As retail outlets have become just one element of an omni-channel world is it time for a rethink in the world of location planning? Is it all just too difficult to comprehend or does the vast array of customer data now give us the key to unlock the latest challenge in store planning?
Essentially location planners have sought to understand consumers’ spatial responses to retail locations on offer now and in the future. Over time we’ve coped with a move from a ‘one nation’ view of shoppers to an understanding of the complexities of geodemographics and the transport modes available to shoppers.
Store performance models for retailers now routinely include bespoke catchment models and a precise understanding of the spending potential for each consumer group. We even pat ourselves on the back for thinking about the impact of online on store performance and cheer when we have knowledge of the likely online uplift in a virgin area when a new store opens.
However as we look to meet the omni-challenge we need to re-assess how we analyse consumer behaviour and their spatial interactions with retail outlets. We need to appraise existing methods to give ourselves a realistic chance of understanding the omni-channel world. The challenge has intensified as online has become the top performing ‘store’ in most retailers’ portfolios.
Understand the ‘whole’ customer, know the trading potential
The opportunity for a new approach lies with our understanding of the individual customer. The customer centric focus of many retailers offers the capability to solve the omni conundrum. If we are to understand the spatial behaviour of consumers we need to drill deeply into the customer data held by retailers. We have to examine each customer and their relationship with the retailer across all digital and physical touchpoints.
At best it means we know from a single customer account which store a customer uses and where the shopper accesses online for browse and purchase and by what means both physical and mobile. And above all else we need to see the colour of their money. This all presents a massive challenge for many retailers as they seek to link up customers across all channels and connect multiple accounts for the same person and household.
A precise knowledge of individual customers, their spending and touchpoints will provide a clear picture to understand the retailer’s business from the ‘whole’ customer perspective. This approach delivers an opportunity to create individual customer models, bespoke and actionable customer segments (at CACI it’s my.acorn) together with an assessment of spend, opportunity and interaction across all touchpoints. The benefit to the business in respect of existing customers is the opportunity to target those customers whose actual spend by touchpoint is below segment expectations.

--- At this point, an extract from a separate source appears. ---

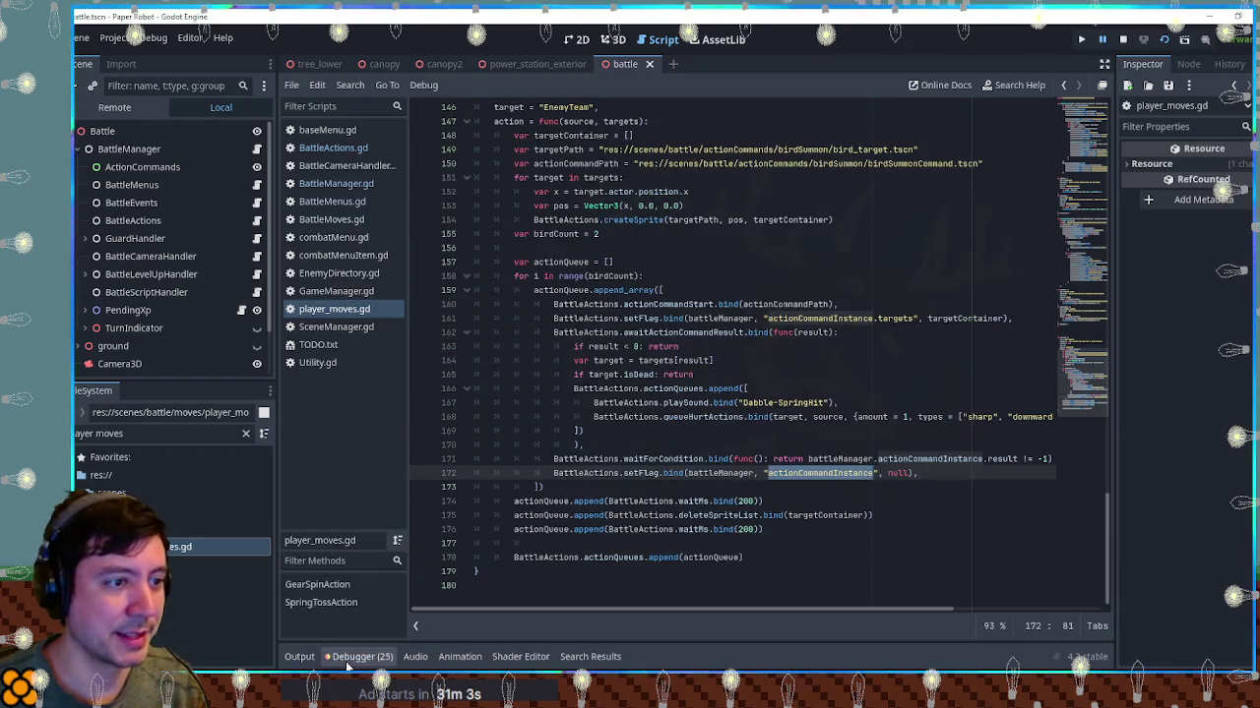
left_click(346, 667)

Evaluating the opportunities, valuing the prospects
Of course, increasing spend is only one part of the picture. The other challenge for any national retailer is to identify the potential from non-customers by channel. The development of a bespoke my.acorn segmentation using customer data can be used to match to the wider population. As a result prospects can be valued by channel leading to improved return on marketing spend and new store opening and rationalisation scenarios can be accurately tested.
Facing the omni challenge
Omni-channel is now leading to reviews of every business process in retailing and location planning faces the same pressures. The old ways are in need of substantial re-engineering and analysts will increasingly be examining the activities of individual customers before they embark on the development of spatial models.
On the subject of ‘omni’, a quick Google search reveals the bizarre fact that the Omni International Mall in Miami closed down in 1999 due to decreasing sales 23 years after it opened. Perhaps it’s an omen foretelling of the need to get location planning from an omni-channel perspective sorted out before it’s too late. Making the right property decision is now all about consumer, consumer, consumer. Fail to understand the omni-channel consumer and you’ll fail on location, location, location.